[[ RECORDS SUPPLIED, beginning ]]
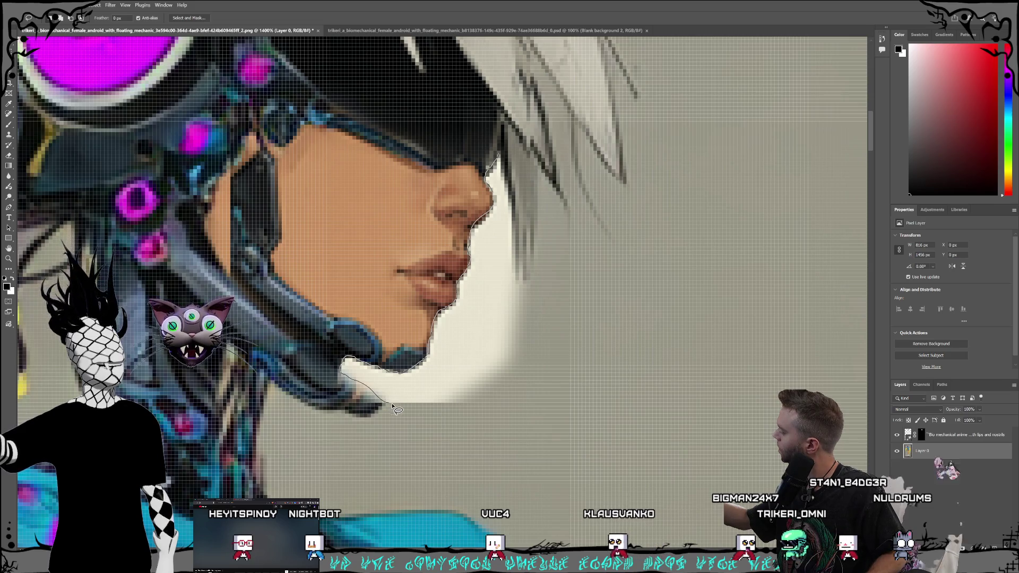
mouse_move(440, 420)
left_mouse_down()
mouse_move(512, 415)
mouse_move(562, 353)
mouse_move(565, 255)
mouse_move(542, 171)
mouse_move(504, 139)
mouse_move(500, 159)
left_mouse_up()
[[ RECORDS SUPPLIED, end ]]
> _DIRECTIONS FOR THIS TASK_: Go through the records and repeat each one exactly, skipping anything that is a picture.

> _WORKED SOLUTION_:
mouse_move(440, 420)
left_mouse_down()
mouse_move(512, 415)
mouse_move(562, 353)
mouse_move(565, 255)
mouse_move(542, 171)
mouse_move(504, 139)
mouse_move(500, 159)
left_mouse_up()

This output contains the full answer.